A National Data Agency
President Obama promises a more responsible and accountable government that openly shares information with its people. This includes publishing executive orders and laws before they are signed, so everybody can comment. But it also needs to include the data decisions are based on. An information society needs its data to be available and accessible to make informed decisions – just like its leaders.
What impressed me most about President Obama's inauguration speech was this passage (emphasis mine):
And those of us who manage the public's dollars will be held to account, to spend wisely, reform bad habits, and do our business in the light of day, because only then can we restore the vital trust between a people and their government.
There is no reason to doubt his words: already, the new White House web site has a blog and new sections for all kinds of reports. They will also post executive orders and legislation for review by everybody who cares to look. There is also a very interesting executive order that Obama issued on his first day that reverses Bush's sweeping use of executive privilege to withhold information and allows much more access to Presidential records (including those of past Presidents).
All these great developments notwithstanding, there is still a piece of the puzzle missing: the numbers. This president, more than many (or all) before him, makes his decisions based on numbers. These numbers need to be published and made accessible so we can understand the decisions and make our own.
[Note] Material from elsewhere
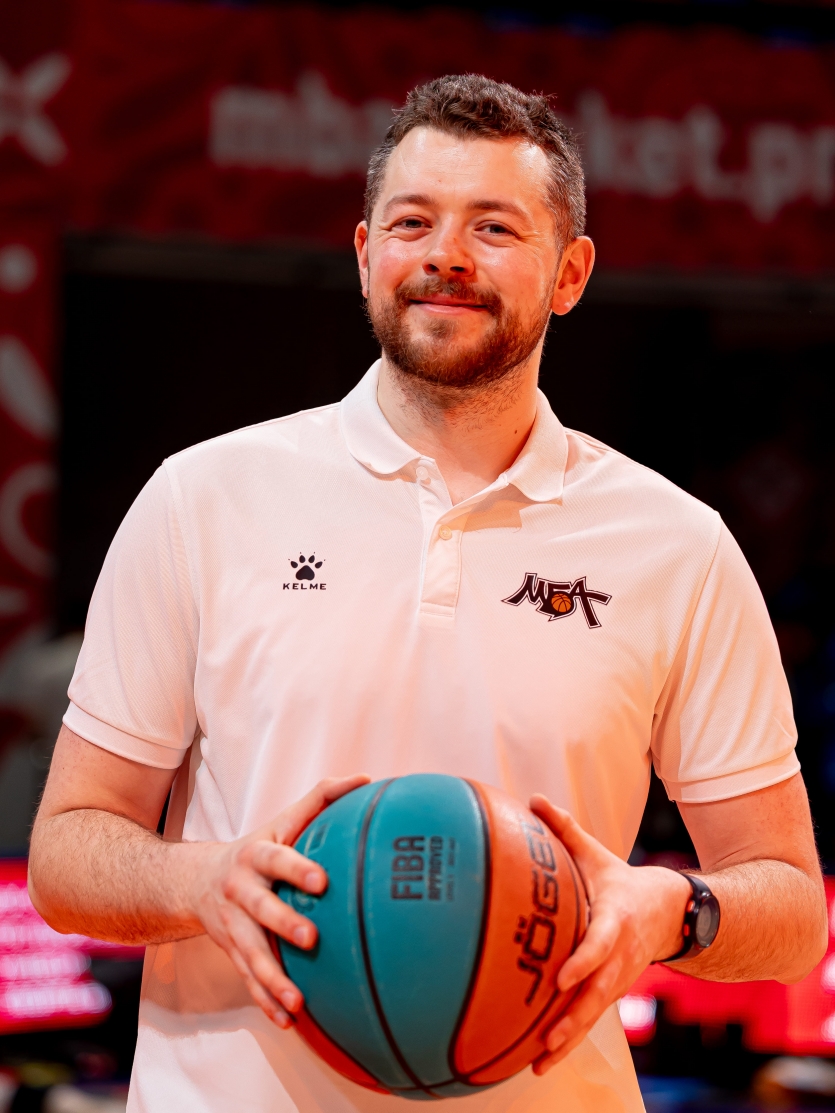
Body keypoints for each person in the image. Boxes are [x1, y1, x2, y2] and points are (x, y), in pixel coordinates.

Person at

The challenge is not only data availability. A lot of data is, in fact, available. The US is the most transparent nation in the world – to an extent that can be frightening to an outsider (think pay data for state employees, property tax data, etc.).
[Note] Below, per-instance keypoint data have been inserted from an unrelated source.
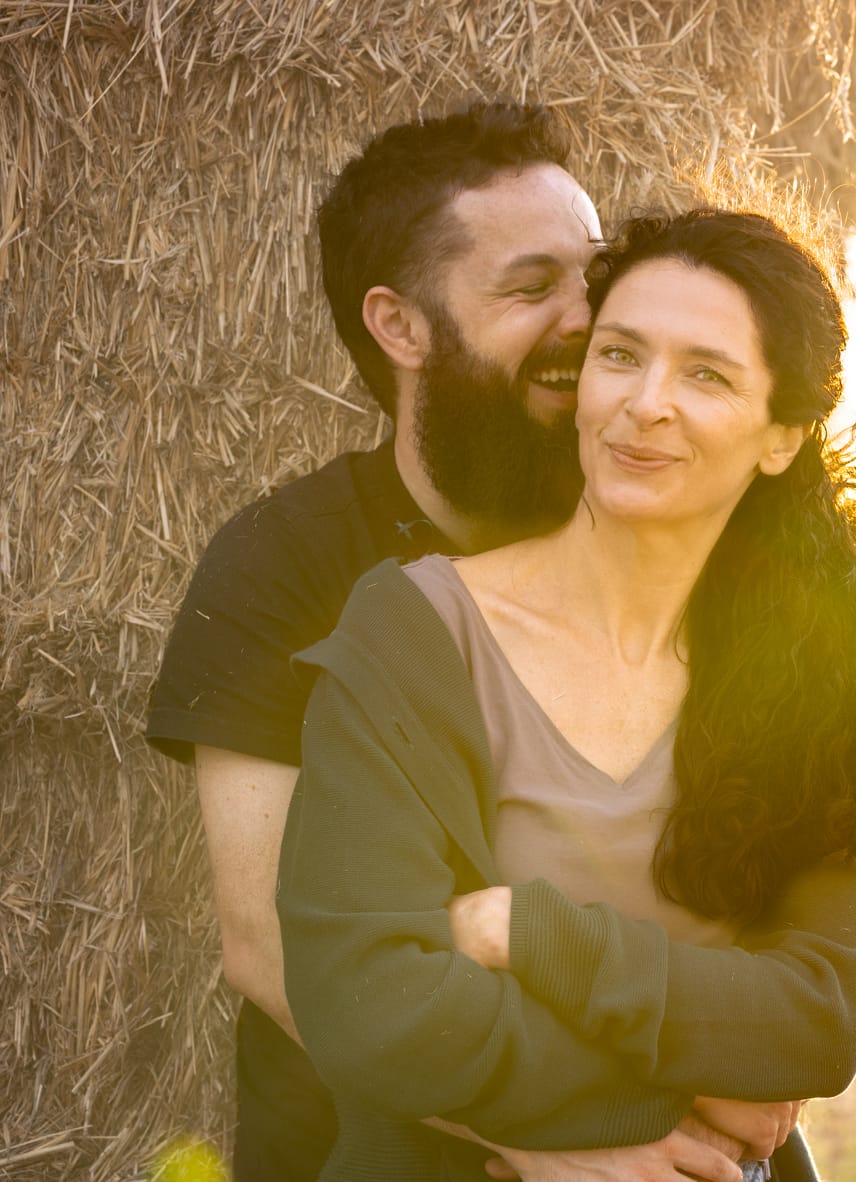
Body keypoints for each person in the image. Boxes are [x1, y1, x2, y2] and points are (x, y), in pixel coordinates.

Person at [275, 209, 856, 1180]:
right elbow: (363, 1002)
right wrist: (640, 1104)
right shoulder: (416, 630)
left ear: (780, 437)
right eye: (619, 355)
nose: (645, 402)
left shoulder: (822, 671)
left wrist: (530, 935)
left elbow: (818, 1024)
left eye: (705, 374)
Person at [146, 100, 604, 1180]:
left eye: (597, 276)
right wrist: (551, 1139)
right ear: (400, 327)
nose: (589, 322)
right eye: (533, 288)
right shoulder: (281, 564)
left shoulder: (652, 544)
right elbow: (269, 948)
The challenge is that a lot of data is published in a format that is human-readable, not machine-readable. This might sound like a good thing, but it's not. Machine-readable data can be processed and transformed into any number of human-readable forms, that direction is trivial. Making human-readable data accessible to a machine is much more difficult, error-prone, and expensive.
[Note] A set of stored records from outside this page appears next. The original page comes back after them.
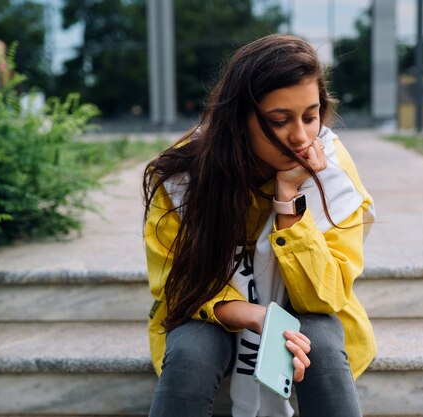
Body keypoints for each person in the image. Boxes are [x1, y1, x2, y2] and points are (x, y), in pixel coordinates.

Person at [143, 34, 376, 417]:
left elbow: (325, 297)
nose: (301, 137)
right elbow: (178, 285)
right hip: (210, 310)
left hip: (305, 308)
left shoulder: (331, 170)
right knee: (191, 350)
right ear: (238, 121)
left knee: (318, 334)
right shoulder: (184, 177)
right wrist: (255, 315)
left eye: (311, 116)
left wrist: (289, 200)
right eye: (278, 120)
What we need is a National Data Agency (NDA). This agency would be tasked with collecting data that all other agencies collect and produce, and making it available in a central place and in electronic, machine-readable form. There could and should be a reasonable data presentation on its website, perhaps even a National Data Dashboard (showing data of interest like debt, spending, jobless rate, etc.). But the bulk of data analysis would be left to third parties: analysts, journalists, citizens (and also aliens like me). Easily available data would make for more insightful reporting, more informed decisions, and endless business opportunities.
There are a number of great initiatives that make it possible to work with data collected from official sources: the Death and Taxes poster, Every Block's collection of local data, They Rule's network of board members, The New York Times' Senate API, etc. These are partly based on data feeds, but mostly on tedious, manual analysis of records and reports. The way data is presented and communicated produces lots of unnecessary work to undo the formatting and get back to the original. Publishing the data as simple data files would be so much more efficient.
The obvious thing to do with the data would of course be to visualize it. Feed it directly to Swivel and Many Eyes and any number of new sites that could build custom visualizations for different kinds of data. We have the tools to build a more informed, more engaged, and more educated society – we just need access to the raw material: data.


Comments
How about an Office of
How about an Office of National Statistics? The Brits <a href="http://www.statistics.gov.uk/">have one</a>. Maybe we should too. Perhaps Secretary of Statistics should be a cabinet-level position. I nominate Andrew Gelman.
Total political transparency, anyone?
These might turn out to be good times to head towards the famed "total political transparency".
Carl Malamud
I do hope everyone here knows the work Carl Malamud has done to make government information freely accessible in a machine-friendly form. If we ever do get a National Data Agency -- which I think is a terrific idea -- I can't imagine anyone who could do a better job at it. For once Carl would be directing the bureaucracy rather than having to fight it.
Sunlight Foundation
Carl Malamud is doing excellent individual work; I would also strongly suggest that you read about the Sunlight Foundation ( http://www.sunlightfoundation.com/ ), which explores this idea in fascinating detail. Sunlight is rapidly turning into the center for tracking and distributing government sources of information.
Economic Data
This type of agency would be a wonderful help for me. When I want to find economic data for my site VisualizingEconomics (even when the data is in a database or excel spreadsheet) I end up with a long list of government sites: BEA, CBO, Fed Reserve, Census, BLS, CIA not to mention World Bank and IMF data. Each with different interfaces for downloading the data into different formats. And while there are attempts to gather this type of econmic data in one place (like Economagic) I don't think any private organization can ever be the central repository.